At the time, the notion of quarks as real particles was widely considered self-evidently nonsensical. Fractional charges had never been observed, and a spate of new searches came up empty. And because quarks were fermions, the Pauli exclusion principle had to apply, and that meant two or more identical fermions could not share the same quantum states. Two up quarks, for example, could pair together if their spins had opposite orientations. But there was no third orientation available for a third up quark. Worse, the known uuu candidate, the Δ++, had spin 3/2, meaning its constituent quarks had identically oriented spins, so it consisted of three otherwise identical fermions.
This view changed in the early seventies, when deep inelastic scattering experiments showed that protons indeed had subcomponent structure. The details matched well with the quark model, with two surprising twists. The forces between quarks decreased at decreasing separations, while 3 quarks did not account for all the internal energy and momentum.

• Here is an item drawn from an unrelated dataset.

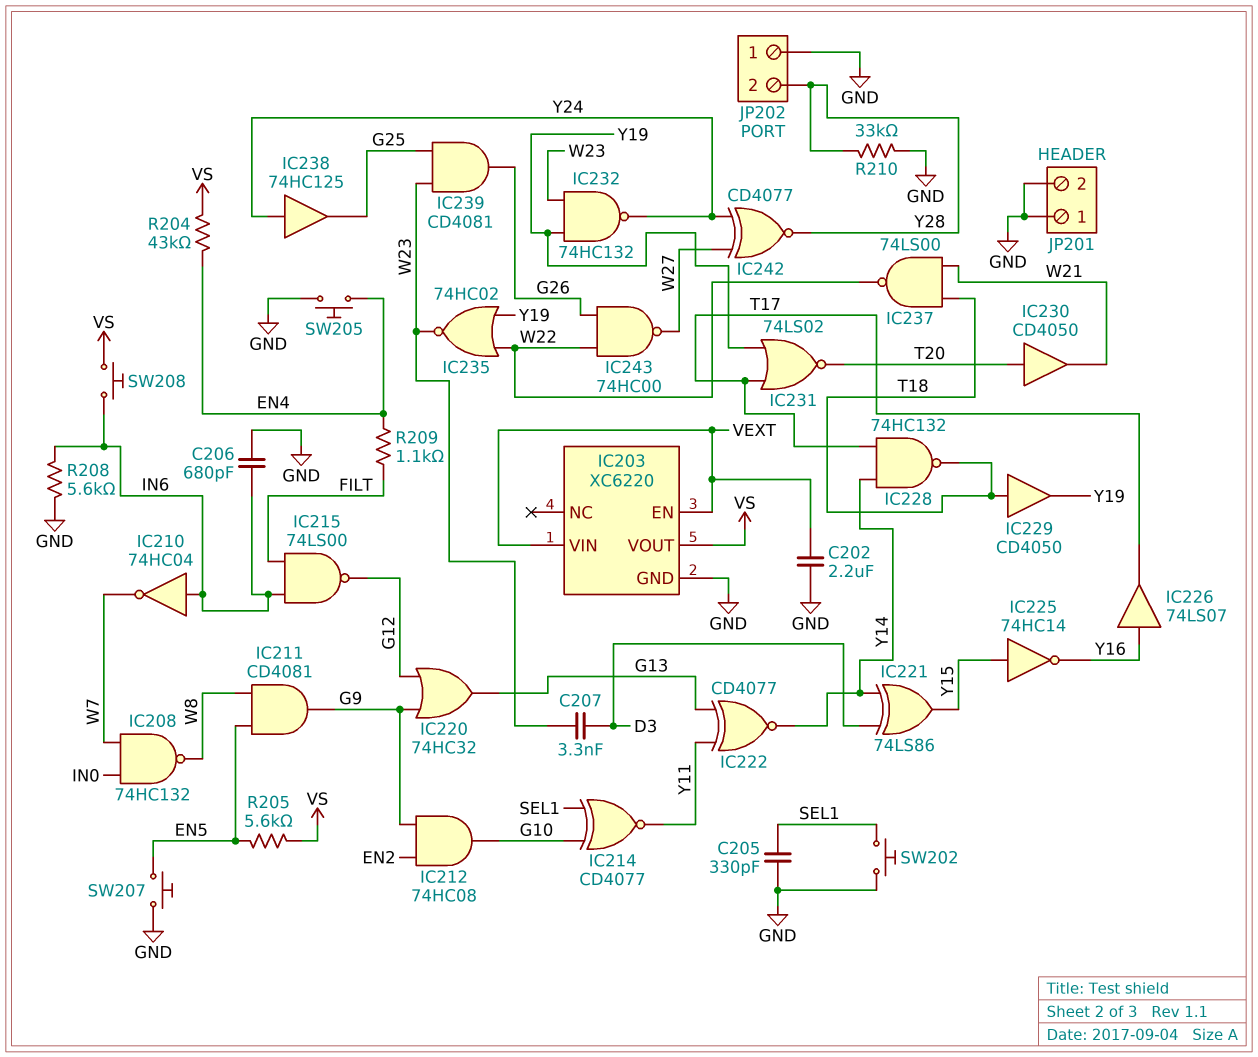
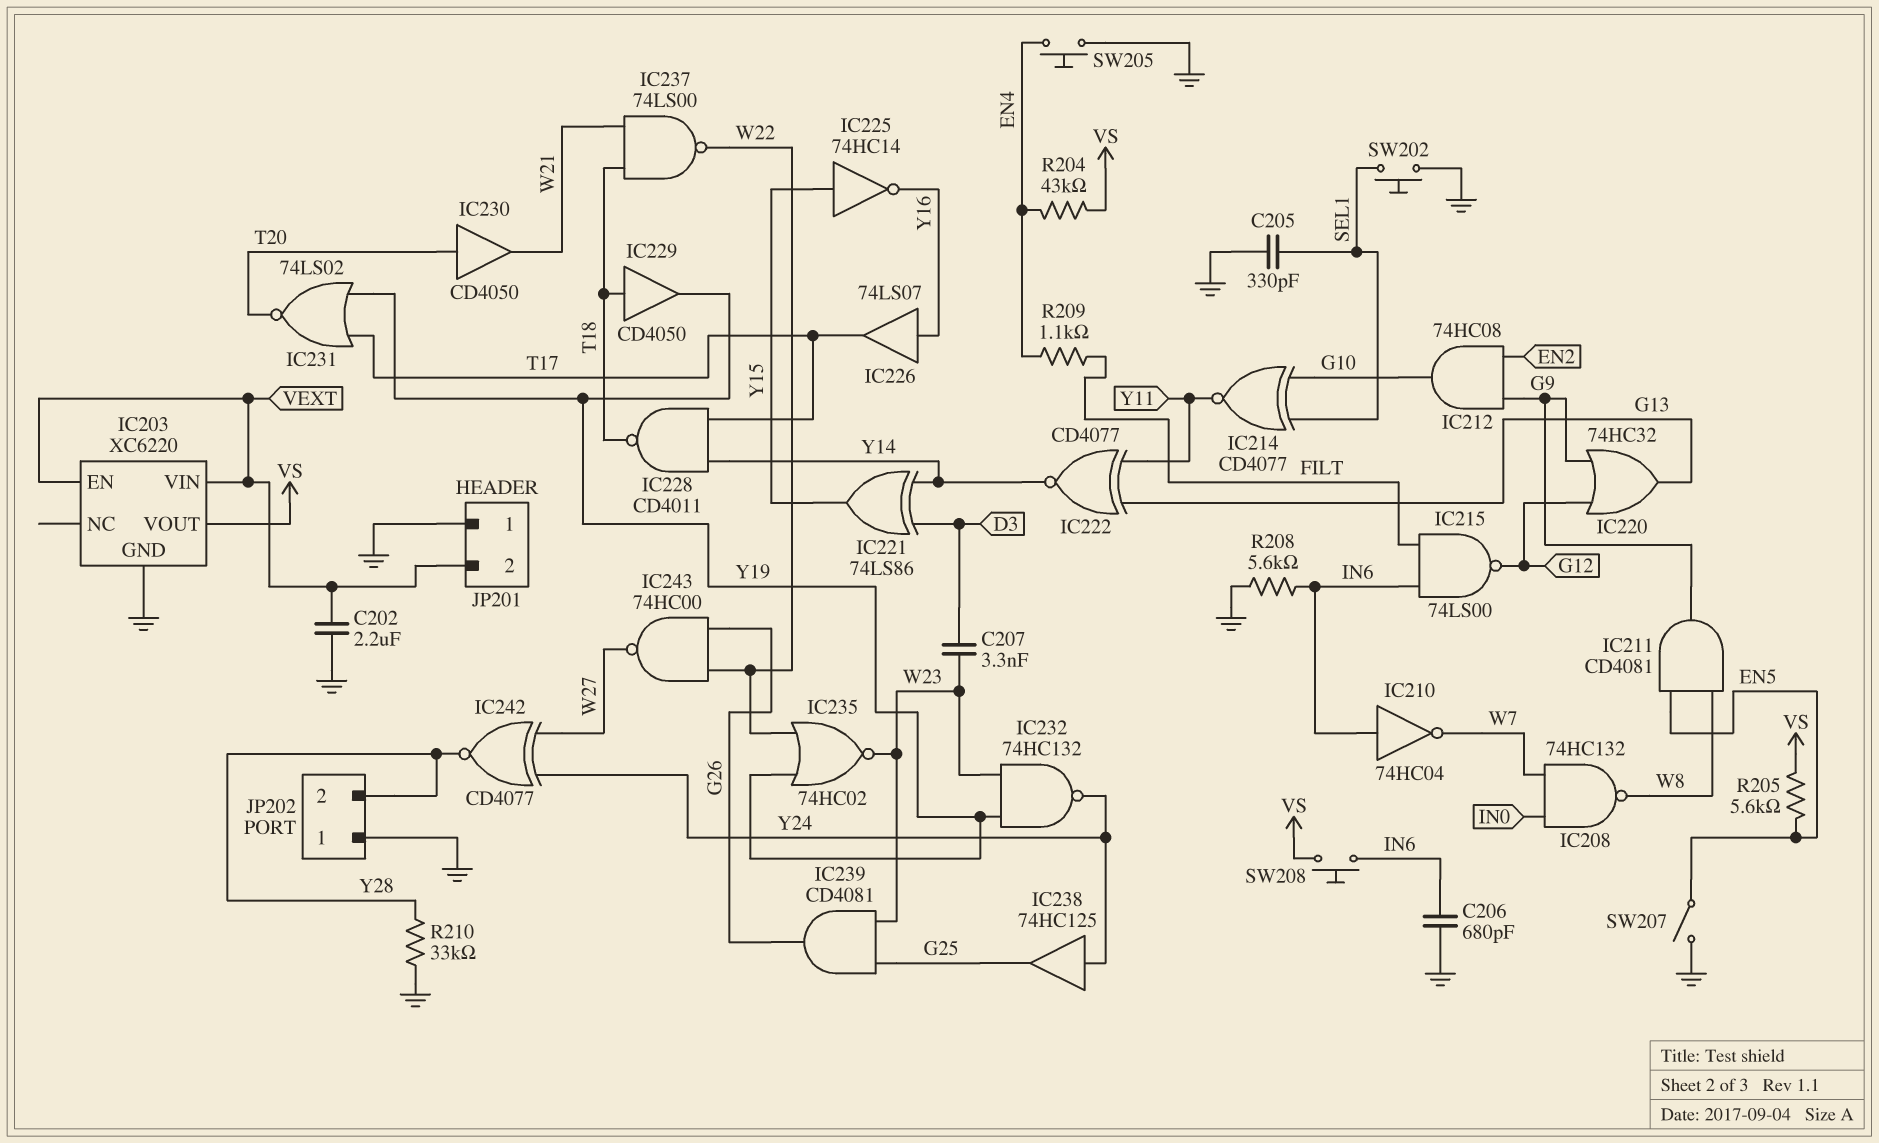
IC228: NAND 74HC132 (in T17, in Y14, out T18) -> NAND CD4011 (in T17, in Y14, out T18)
JP201 pin 2: GND -> VEXT
SW207: button (EN5, GND) -> switch (EN5, GND)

The 1973 discovery that the mathematics of SU(3) gauge theory was asymptotically free accounted for the first twist. The associated exchange bosons, dubbed gluons, accounted for the second twist. Since the quark force got stronger with distance, it was no longer felt unusual that free quarks were not seen, and since quarks carried 3 color charges, uuu was really uuu, that is, "red up", "blue up", "green up", and there was no contradiction with the exclusion principle.
(The SU(3) of the Eightfold Way is conceptually distinct from the SU(3) of gauge theory. The former is considered an approximate descriptive symmetry involving 3 quark flavors, which number has grown. The latter is considered an exact dynamical symmetry involving 3 quark colors, which has not changed.)
The experimental discovery of weak neutral currents in 1973 led to a new difficulty, however. The electroweak theory, directly applied to 3 quark flavors, led to the prediction that there would be strangeness changing neutral currents at rates that were obviously much too high. Glashow, Iliopoulos, and Maiani had, in 1970, shown that a fourth quark flavor ("charm") would automatically suppress these strangeness changing neutral currents.
It was also realized, in 1971, that SU(3) renormalizability required the total charge of all the fundamental quarks had to cancel the total charge of all the fundamental leptons. The then-identified quarks and leptons did not cancel out. The simplest corrective was again, the "charm" quark.
The unusual J/ψ, discovered in 1974, was immediately explained as a charm-anticharm meson. Subsequent study of it and related particles confirmed this interpretation in great detail, and quarks quickly became the new orthodoxy in particle physics.